Input section start
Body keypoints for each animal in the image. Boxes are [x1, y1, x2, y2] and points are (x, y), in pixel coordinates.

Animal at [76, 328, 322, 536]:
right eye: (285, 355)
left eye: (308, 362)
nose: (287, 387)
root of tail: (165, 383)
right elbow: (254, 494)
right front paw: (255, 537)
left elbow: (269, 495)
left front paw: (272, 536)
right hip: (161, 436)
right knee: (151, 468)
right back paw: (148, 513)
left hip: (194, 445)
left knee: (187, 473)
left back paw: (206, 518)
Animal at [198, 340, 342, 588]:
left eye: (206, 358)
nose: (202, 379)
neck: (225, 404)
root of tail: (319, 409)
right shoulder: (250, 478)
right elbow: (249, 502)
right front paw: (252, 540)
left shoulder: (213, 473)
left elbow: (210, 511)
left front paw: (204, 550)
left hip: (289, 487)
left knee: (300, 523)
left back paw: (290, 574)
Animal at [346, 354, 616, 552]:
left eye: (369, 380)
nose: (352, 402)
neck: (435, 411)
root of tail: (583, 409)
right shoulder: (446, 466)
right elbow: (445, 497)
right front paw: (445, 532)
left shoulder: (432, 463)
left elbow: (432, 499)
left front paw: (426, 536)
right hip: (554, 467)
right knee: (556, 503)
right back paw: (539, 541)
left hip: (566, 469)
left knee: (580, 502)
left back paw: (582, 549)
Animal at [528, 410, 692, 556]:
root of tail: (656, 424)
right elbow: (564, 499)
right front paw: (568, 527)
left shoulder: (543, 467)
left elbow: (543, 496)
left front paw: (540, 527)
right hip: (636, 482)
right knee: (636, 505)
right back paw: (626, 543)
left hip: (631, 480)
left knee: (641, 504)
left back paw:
Input section end
What to produce | Set down the whole of the material again, exactly.

Answer for the task |
Body keypoints for each animal in the image. Boxes are [x1, y1, x2, y2] and points are (x, y), in pixel coordinates.

Animal at [76, 328, 322, 536]:
right eye: (285, 355)
left eye: (308, 362)
nose: (287, 387)
root of tail: (165, 383)
right elbow: (254, 494)
right front paw: (255, 537)
left elbow: (269, 495)
left front paw: (272, 536)
right hip: (161, 436)
right knee: (151, 468)
right back paw: (148, 513)
left hip: (194, 445)
left knee: (187, 473)
left back paw: (206, 518)
Animal at [198, 340, 342, 588]:
left eye: (206, 358)
nose: (202, 379)
neck: (225, 404)
root of tail: (319, 409)
right shoulder: (250, 478)
right elbow: (249, 502)
right front paw: (252, 540)
left shoulder: (213, 473)
left elbow: (210, 511)
left front paw: (204, 550)
left hip: (289, 487)
left knee: (300, 523)
left back paw: (290, 574)
Animal at [346, 354, 616, 552]:
left eye: (369, 380)
nose: (352, 402)
neck: (435, 411)
root of tail: (583, 409)
right shoulder: (446, 466)
right elbow: (445, 497)
right front paw: (445, 532)
left shoulder: (432, 463)
left elbow: (432, 499)
left front paw: (426, 536)
right hip: (554, 467)
right knee: (556, 503)
right back paw: (539, 541)
left hip: (566, 469)
left knee: (580, 502)
left back paw: (582, 549)
Animal at [528, 410, 692, 556]:
root of tail: (656, 424)
right elbow: (564, 499)
right front paw: (568, 527)
left shoulder: (543, 467)
left elbow: (543, 496)
left front paw: (540, 527)
right hip: (636, 482)
right knee: (636, 505)
right back paw: (626, 543)
left hip: (631, 480)
left knee: (641, 504)
left back paw:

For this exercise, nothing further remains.